- [Texte d'exercice]:
►

Ressource réglementaire permanente — REG-SAIL-001

SAIL et OSO : traduire le risque en exigences de démonstration

Le SAIL consolide le risque au sol et le risque aérien. Il ne mesure pas la qualité du dossier : il détermine le niveau d’activités et de preuves nécessaire pour montrer que l’opération restera sous contrôle.

Passer de l’analyse du risque à un portefeuille de preuves

Schéma de progression SAIL et objectifs de sécurité opérationnelle
Passer de l’analyse du risque à un portefeuille de preuvesLe SAIL oriente les niveaux de robustesse des OSO, du confinement et des autres exigences de la SORA.

La SORA 2.5 combine le GRC final et l’ARC résiduel pour déterminer un SAIL de I à VI. Plus le SAIL augmente, plus les exigences d’intégrité et d’assurance deviennent fortes.

La version actuelle comporte dix étapes et dix-sept objectifs de sécurité opérationnelle. Certains OSO peuvent être non requis à montrer à l’autorité pour les niveaux les plus faibles, mais ils restent utiles à considérer.

1. Déterminer le SAIL

Le SAIL est obtenu par la matrice qui croise le GRC final et l’ARC résiduel. Il représente le niveau de confiance recherché pour que l’opération demeure sous contrôle. Il ne peut pas être choisi pour simplifier le dossier : il découle des hypothèses et mitigations déjà établies.

Le SAIL n’est pas une probabilité d’accident

Il s’agit d’un niveau d’assurance et d’intégrité qui pilote les activités de démonstration, pas d’un pourcentage de sécurité ni d’une note globale de conformité.

◄

- [À faire]:
Rédigez, s'il vous plaît, la suite du texte sur le SAIL et les OSO en reprenant juste après sa dernière phrase. Les enregistrements proviennent d'une autre source.

- [Données]:
►

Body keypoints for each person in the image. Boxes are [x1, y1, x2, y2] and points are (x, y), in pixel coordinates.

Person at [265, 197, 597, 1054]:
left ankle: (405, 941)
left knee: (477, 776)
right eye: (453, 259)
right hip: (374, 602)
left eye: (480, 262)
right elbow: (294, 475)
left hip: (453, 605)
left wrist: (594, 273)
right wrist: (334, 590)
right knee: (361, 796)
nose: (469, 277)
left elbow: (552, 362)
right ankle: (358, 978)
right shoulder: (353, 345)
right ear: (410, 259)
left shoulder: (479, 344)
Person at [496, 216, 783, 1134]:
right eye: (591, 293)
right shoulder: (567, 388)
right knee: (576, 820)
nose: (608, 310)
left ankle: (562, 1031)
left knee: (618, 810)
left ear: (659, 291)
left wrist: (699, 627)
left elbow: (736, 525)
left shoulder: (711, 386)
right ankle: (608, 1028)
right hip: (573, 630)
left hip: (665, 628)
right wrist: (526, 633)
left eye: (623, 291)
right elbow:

◄

- [Résultat ci-dessous]:
2. Les OSO structurent la démonstration

Les dix-sept OSO couvrent l’organisation, la conception, la maintenance, les compétences, les procédures, les facteurs humains, les interfaces et les conditions environnementales. La responsabilité finale de la conformité incombe à l’exploitant, même si certaines preuves proviennent du concepteur, du fabricant ou d’un organisme de formation.

Organisation

Compétence, responsabilités, maintenance, gestion des changements et culture de sécurité.

Système

Conception, défaillances, C2, navigation, interface et environnement.

Opérations

Procédures, équipage, formation, fatigue, erreurs humaines et retour d’expérience.

3. Lire les niveaux NR, L, M et H

CodeSignificationEffet
NRNon requis à montrer à l’autorité pour ce SAIL.L’objectif peut néanmoins être considéré dans la conception de l’opération.
LRobustesse faible.Déclaration, documentation et preuves proportionnées.
MRobustesse moyenne.Validation, essais et indépendance plus structurés.
HRobustesse élevée.Preuves fortes, revue indépendante ou moyens acceptables plus exigeants.

La robustesse résulte de la combinaison de l’intégrité et de l’assurance. Une excellente performance mal démontrée ne produit pas une robustesse élevée ; inversement, une documentation parfaite ne compense pas une fonction insuffisante.

4. Construire le Comprehensive Safety Portfolio

La dernière étape de la SORA rassemble l’argument de sécurité et les preuves : informations opérationnelles détaillées, GRC, ARC, mitigations, SAIL, confinement, OSO, références et limites. Chaque affirmation doit être reliée à une pièce, une version et une responsabilité.

  1. Créer une matrice de conformité avec un identifiant stable par exigence.
  2. Associer chaque preuve à une version du système et du MANEX.
  3. Identifier les écarts, hypothèses et éléments encore à confirmer.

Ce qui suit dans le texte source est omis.